## 作業内容
**A.** 振動低減方法の文章のうち、「図6に示すとおり、網状シート」から「ト8を相互に固定してもよい。」までを一字一句そのまま書き写してください。
**B.** 振動低減方法の文章を、最後の文のあとから書き継いでください。

## 対象の文章

図6に示すとおり、網状シートを敷設すると、4.9トンクラスのクローラクレーンの走行時の振動レベルの最大値が6dB低減し、0.25m
3クラスの油圧ショベルの走行時の振動レベルの最大値が14dB低減し、4トンクラスの振動ローラの走行時の振動レベルの最大値が20dB低減した。
【0031】
次に、本発明の振動低減方法の好適実施形態について説明する。本実施形態では、まず、振動低減材2を設置する地面を造成する造成工程を実施する。造成工程では、振動低減材2を設置する地面を平滑に成型し、または、砕石等を敷き詰めて均す。
【0032】
造成工程を実施した後、造成した地面に網状シート8を設置する網状シート設置工程を実施する。網状シート設置工程では、まず、円筒状に巻かれて梱包された網状シート8を設置位置近くの地面に荷下ろしする。次いで、円筒状に巻かれた網状シート8を人力等で展開する。この際は、網状シート8のずれ防止のため必要に応じて地面にアンカー等で網状シート8を固定するのが好ましい。また、網状シート8の相互のずれ防止のため必要に応じて溶着や接着等により網状シート8を相互に固定してもよい。
【0033】
網状シート設置工程を実施した後、地面上に設置した網状シート8の上に敷板6を設置する敷板設置工程を実施する。敷板設置工程では、たとえば、敷板6にフック(図示していない。)を設け、クレーン等の揚重機により敷板6を吊り下げ、地面上に設置した網状シート8の上に敷板6を設置する。敷板6の相互のずれ防止のため必要に応じて溶接等により敷板6を相互に固定するのが好適である。これにより、敷板6の上部を走行する重機の安定走行が可能となる。これら網状シート設置工程および敷板設置工程により、振動低減材2を構築することができる。

## データ抜粋

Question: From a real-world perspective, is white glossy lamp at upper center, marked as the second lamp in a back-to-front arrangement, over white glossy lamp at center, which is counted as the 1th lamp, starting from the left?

## 期待される結果
**A.**
図6に示すとおり、網状シートを敷設すると、4.9トンクラスのクローラクレーンの走行時の振動レベルの最大値が6dB低減し、0.25m
3クラスの油圧ショベルの走行時の振動レベルの最大値が14dB低減し、4トンクラスの振動ローラの走行時の振動レベルの最大値が20dB低減した。
【0031】
次に、本発明の振動低減方法の好適実施形態について説明する。本実施形態では、まず、振動低減材2を設置する地面を造成する造成工程を実施する。造成工程では、振動低減材2を設置する地面を平滑に成型し、または、砕石等を敷き詰めて均す。
【0032】
造成工程を実施した後、造成した地面に網状シート8を設置する網状シート設置工程を実施する。網状シート設置工程では、まず、円筒状に巻かれて梱包された網状シート8を設置位置近くの地面に荷下ろしする。次いで、円筒状に巻かれた網状シート8を人力等で展開する。この際は、網状シート8のずれ防止のため必要に応じて地面にアンカー等で網状シート8を固定するのが好ましい。また、網状シート8の相互のずれ防止のため必要に応じて溶着や接着等により網状シート8を相互に固定してもよい。

**B.**
【0034】
なお、網状シート8の下方に付加敷板を設置する場合には、前記造成工程を実施した後、造成した地面に付加敷板を設置する付加敷板設置工程を実施する。付加敷板設置工程は、付加敷板(敷板6と同一の板でよい。)にフックを設け、クレーン等の揚重機により付加敷板を吊り下げ、地面上に設置する。付加敷板の相互のずれ防止のため必要に応じて溶接等により付加敷板を相互に固定してもよい。そして、付加敷板設置工程を実施した後、前記網状シート設置工程および前記敷板設置工程を順に実施する。これによって、敷板6と付加敷板とで網状シート8を挟みこむ形態の振動低減材を構築することができる。このような方法で構築された振動低減材2により、振動低減材2の上面を油圧ショベル等の重機4が走行する際に、実施例1記載のとおり、振動を効果的に低減させることができ、安定した走行が確保される。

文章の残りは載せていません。